I began to flirt with the idea of owning my own Apple laptop shortly after graduating college. Sadly, my $8 an hour salary (without benefits) would not permit such an expense, so I opted for the next best thing, e-Bay. Let me say that when you have a computer history like mine buying any electronic device sight unseen from E-bay is recipe for lost files.
This, however, did not cross my mind and instead I began scouring E-bay in pursuit of the mother of all Apple deals. After countless hours of hunting I found the perfect deal on an old school Apple Powerbook. I was stoked. With credit card in hand I bid what was the most I could possibly charge. And then I waited. I watched as people kept bidding against me, my maximum bid always trumping theirs. During the last 10 minutes of the auction I logged onto E-bay to watch my certain victory. As I waited, I reviewed the computer information and what did I see? This computer had a foreign keyboard. How could this be! My mind raced – I had researched everything about this purchase yet still overlooked something so obvious!
Let us recap – I made $8 an hour. No overtime. No benefits. I did not have money for a computer to begin with. Let alone a computer with a foreign keyboard.
I’m not a particularly religious person, but I do recall saying a little prayer. Within the very last seconds of the auction I was overbid. I was saved and vowed to adopt a life of financial responsibility that would start with NOT buying a computer. I promptly called my friend Sparrow and arranged to meet for a drink celebrating my newfound financial stability.
Time passed and my love for the Apple computer quickly overwhelmed any attempts at budgeting. Once again I returned to e-bay, bid on a computer and lost. This happened more times than I can count.
When I lived in Birmingham and had a “big girl job” with benefits I revisited the idea of getting an Apple. I had learned since the E-bay days that the way to buy a computer is not sight unseen, nor to purchase from a friend of a friend, nor to rely on a boyfriend to “build one.” And so I went to the online Apple Store and filled out the paperwork for a loan. I received a credit card with a $400 limit, not even a quarter of the cost of this brand new computer.

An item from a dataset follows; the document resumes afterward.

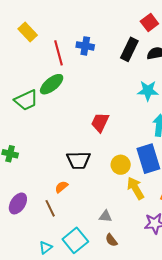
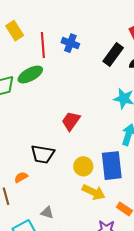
yellow rectangle: (28, 32) -> (15, 31), moved
yellow arrow: (135, 188) -> (94, 192), turned 135
gray triangle: (105, 216) -> (47, 212), moved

Hurt, offended and a little concerned about my credit score, I cut the card up and came to terms with the fact that I was not Apple material. Two weeks later, I paid cash for a Dell.
Many years later, now a married “responsible” adult with a job that provides decent pay and something they claim to be “health benefits,” I found myself once again without a computer. One night while lamenting to Jay about the woes of being computerless, he said, “Let’s get you an Apple then. You need it for what you do.”
I stared at him. He did not just say that. Did he?
But the expense… I countered.
He continued to woo me with the idea of my own Apple and by the end of the evening we had made the decision: the next day I would take a small consumer loan and purchase a refurbished MacBook Pro.
The rest happened very quickly, with lots of signatures and a good deal of indigestion. Five days later I sat on my cheap Swedish furniture and carefully opened a luxurious new MacBook. The heavens sang… actually I think it was Apple’s fancy “welcome to your new computer” song and dance, but whatever… I am proud to say that this computer is worth every one of the 12 monthly payments. It is fast. It is beautiful. It makes my photos look unbelievable. It will run the programs I actually use on a daily basis. And most importantly, it does not have a foreign keyboard.